I hope he told them to expect an attacking surge from the visitors who would be smarting after their poor performance in the first half. I trust he said, therefore, ‘Now look chaps, the secret now is to keep the ball as much as you can. Don’t kick it away. These are the best counter-attackers in the competition. If necessary, slow the game down in the first fifteen minutes of the second half, even to the point of allowing the tight forwards to ‘muscle’ the ball upfield. On no account, give them space. Tackling must be the best you’ve ever done. Be ruthless in the turnovers. Now go out and win it!’

So, the Reds went out and......did none of the above. They gave the ball away, they tackled erratically, they gave the brilliant Highlanders backs space to run into. They stayed resolutely in their own half, apart from a few skop-and-hope kicks downfield. They committed the cardinal sin of ‘protecting a lead’. It is a sure way to disaster. And it nearly came to that. They were clearly not expecting the tsunami-like attack launched at them. And they did not anticipate the ferocity of the Highlanders in those vital first fifteen minutes after half time. Aaron Smith’s try from a well-worked lineout move was a beauty. But, who was the clown who tried to wrench a Reds’ forward’s head off his shoulders in a fine exhibition of the unlawful ‘neck roll’? I don’t know but his stupidity cost his team the game. The consequent penalty went over.

Presumably then, their coach had not said any of the suggested remarks above, but probably committed that so common mistake of thinking because tactics worked in the first half, they would work just as well in the second. Wrong! Wrong! Wrong! As a coach you simply have to read the other side’s thinking as well. Did the home coach really think the Highlanders would continue playing well below their best? Maybe. I mean people can be so ‘dof’.

So the Reds were shocking in the latter half and nearly gave the game away. How they didn’t give what little ball they got to the dynamic Kerevi in the latter stages, only Albert Einstein could work out. (I think he played a few games at scrumhalf for Post Office in Geneva in his youth. Or so the story goes.) When they did get the ball, the confident Reds of the first half were tentative.

You could almost hear them whispering, ‘I musn’t make a mistake......er....er’ . And so they did, plenty of them. The worst for me was another poor pass to the right where Sopoago from fullback scooped up the ball and sprinted seventy metres to score a try, which he then converted to bring his team’s score to within one point of the opposition. Where the hell, the Reds’ coach may ask, was the defence? Who was captain? James Slipper? Did he detect a turn in his side’s fortunes? What did he say? It looked like ‘nothing’. And he’ll probably say, ‘We knew we had it in the bag. One point? A win’s a win.”                                                                                 

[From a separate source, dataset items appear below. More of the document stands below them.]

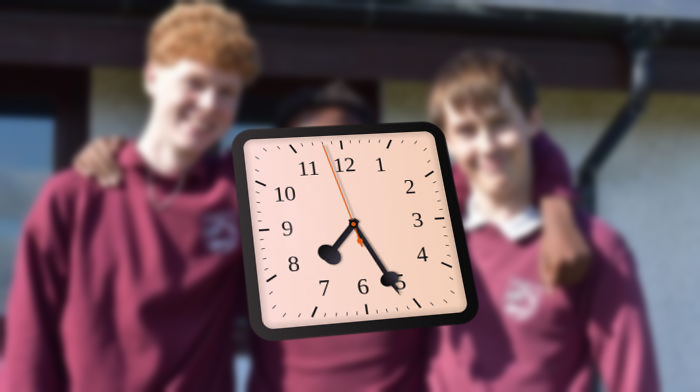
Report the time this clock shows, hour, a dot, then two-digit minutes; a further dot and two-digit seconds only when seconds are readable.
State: 7.25.58
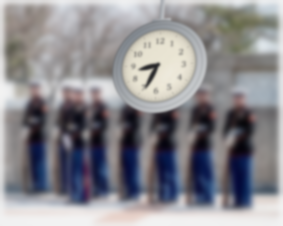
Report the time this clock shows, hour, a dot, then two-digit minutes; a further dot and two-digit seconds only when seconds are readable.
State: 8.34
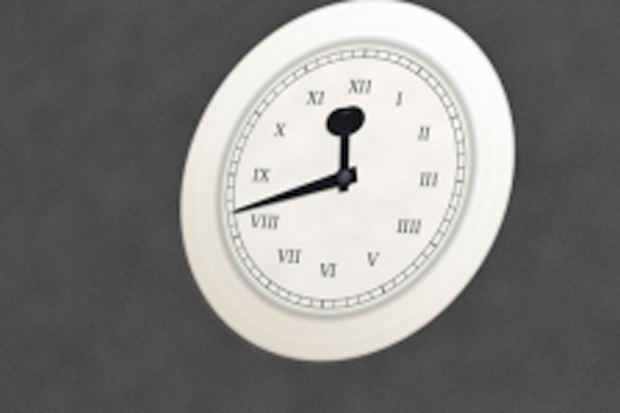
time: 11:42
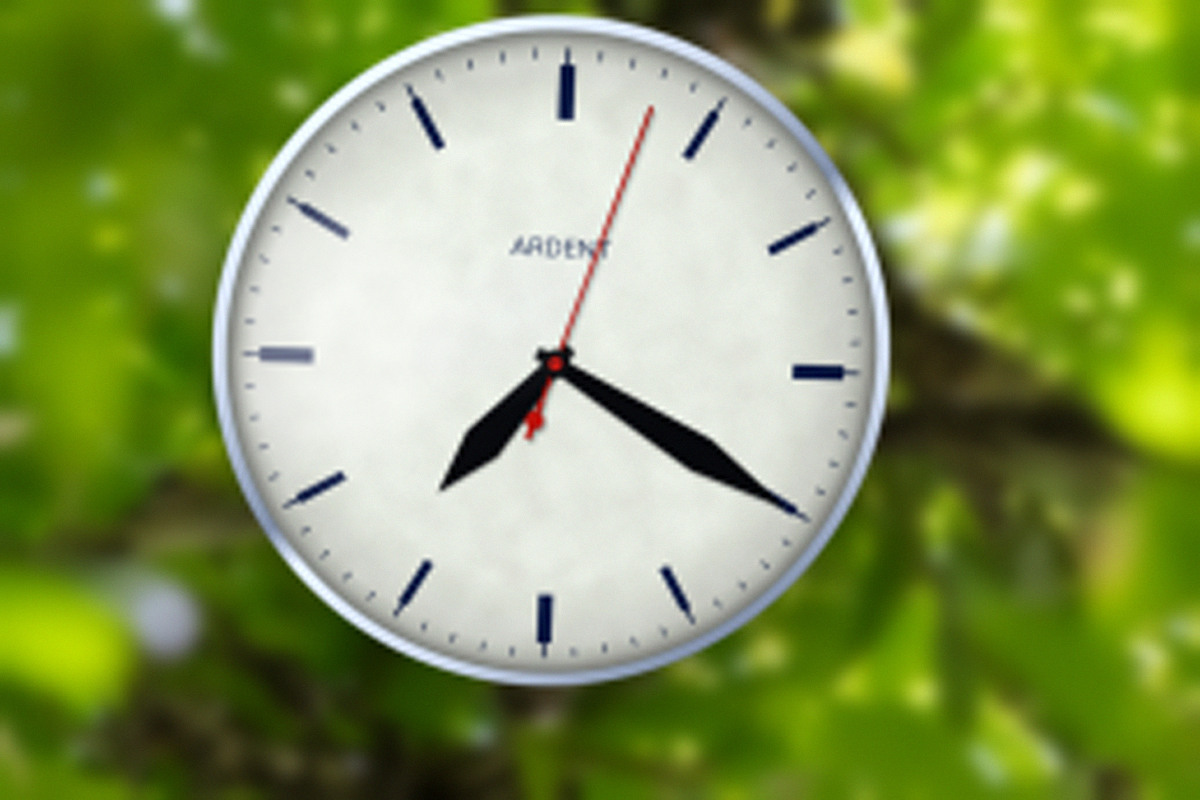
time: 7:20:03
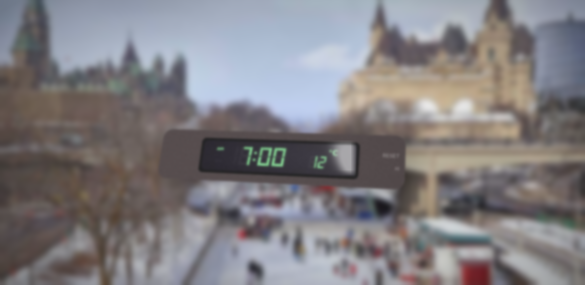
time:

The Lions were full value for their victory against the Sharks, even if the latter tackled their hearts out. What seems clear to me is that they have not worked hard enough at planning for attack. Swanepoel has pace, Mvovo is lightning quick, Esterhuize is huge but, on current form, ineffective. Le Roux, correctly used, is a match winner. Of course it must be said that the Lions scrummaging was disciplined and powerful. In this match, as in few others, the ‘front five’ won a critical psychological battle against a disjointed Sharks outfit. Mtawarira looked bewildered and took his role as captain to ridiculous lengths in his exchanges with the ref. I’m surprised he didn’t get a yellow card for slowing the game down.

To end, the Chiefs, with Cruden playing some brilliant rugby, were too strong for the Blues. In a less interesting match, the Hurricanes eventually overcame a spirited Jaguares team – two yellow cards. Sometimes they were too ‘spirited’. Did you see how the Jaguares player placed the ball carefully behind an advertising board thus preventing the Hurricanes from executing a quick throw-in? Outrageous! And not seen by the ref or his assistants. Julian Savea was in awesome form.